The difference between Soundness and Completeness
Useful static analysis tools fall somewhere between sound and complete analyses.
So, let's go into what I mean by that.
Soundness is a property that states if an analysis says that x is true, then x is actually true. So what it's saying is that, when analysis says these are the things that I say, they're contained in the true things. And of course, this means that a trivially sound analysis is one that says nothing.
Completeness is such that if X is true, then the analysis says that X is true. So here are the things that I say, and true things are contained within them. So trivially complete analyses say everything.

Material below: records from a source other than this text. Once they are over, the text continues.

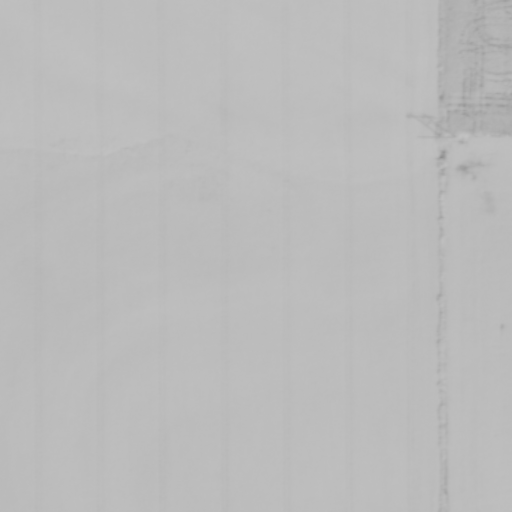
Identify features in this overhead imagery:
power tower: (445, 131)
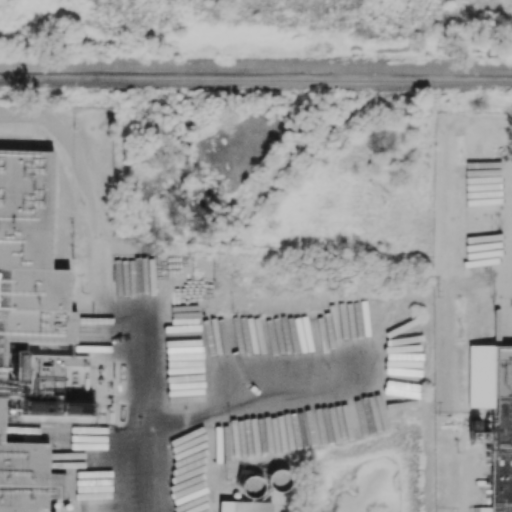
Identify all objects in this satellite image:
railway: (256, 78)
railway: (351, 113)
road: (509, 273)
road: (113, 286)
building: (495, 413)
building: (493, 416)
building: (25, 417)
silo: (255, 489)
building: (255, 489)
building: (257, 492)
building: (254, 508)
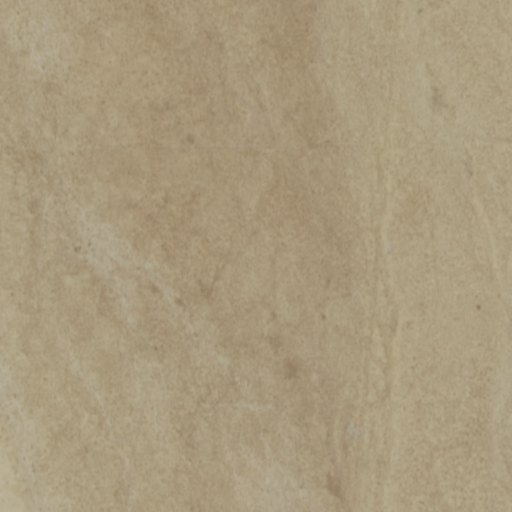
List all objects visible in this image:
road: (6, 506)
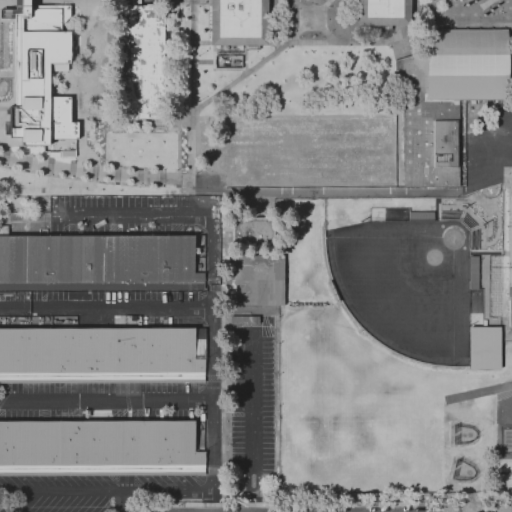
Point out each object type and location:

A sound and complete analysis is such that the things I say are all of the true things. And of course what we have shown is that, for problems like the halting problem, such sound and complete analyses do not exist. You have to sacrifice either one or the other.
You can go one of two ways. You could have a sound analysis which says that if the program is claimed to be error-free, then it really is. Alarms do not imply erroneousness. A complete analysis is one that says if the program is claimed to erroneous, then it really is. Silence does not imply error freedom. So essentially, the most interesting analyses are neither sound nor complete, and not both, but they usually lead toward soundness or completeness.
Because the perfect static analysis is impossible in general, our goal is simply to make a tool that is useful. Doing so is as much art as it is science. In particular, there are many different elements of an analysis that trade off with one another.
A practical tool must decide which elements are most important.